◆ **Exercise requirements**:
Reply with one number, the count of lines below that contain the string "leads".

(Saved entries)
#####
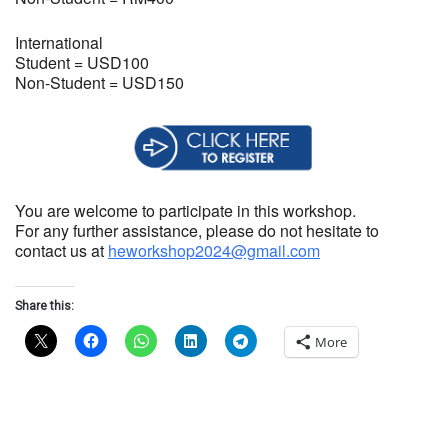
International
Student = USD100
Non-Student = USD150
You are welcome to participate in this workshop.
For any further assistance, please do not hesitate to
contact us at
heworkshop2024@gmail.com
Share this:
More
#####
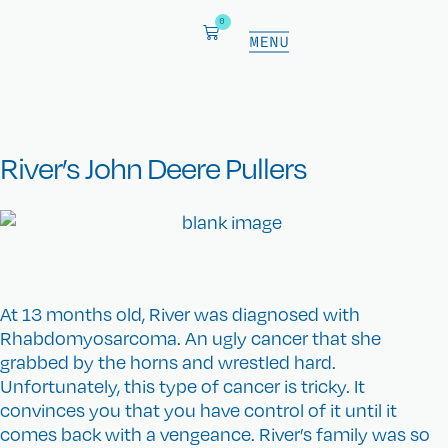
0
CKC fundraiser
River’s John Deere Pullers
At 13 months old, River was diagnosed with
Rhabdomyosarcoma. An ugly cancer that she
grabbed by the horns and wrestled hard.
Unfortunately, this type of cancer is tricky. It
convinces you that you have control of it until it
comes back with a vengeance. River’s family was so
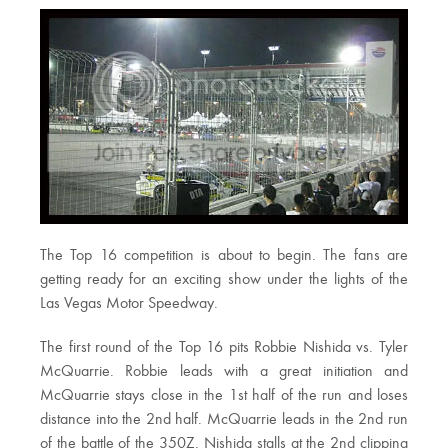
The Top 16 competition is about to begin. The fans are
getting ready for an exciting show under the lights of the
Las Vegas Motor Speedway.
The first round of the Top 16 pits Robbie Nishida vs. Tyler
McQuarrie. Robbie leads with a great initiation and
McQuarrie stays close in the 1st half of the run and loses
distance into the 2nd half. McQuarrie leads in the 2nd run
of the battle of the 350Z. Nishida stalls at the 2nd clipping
#####
◆ **Output for this task**:
2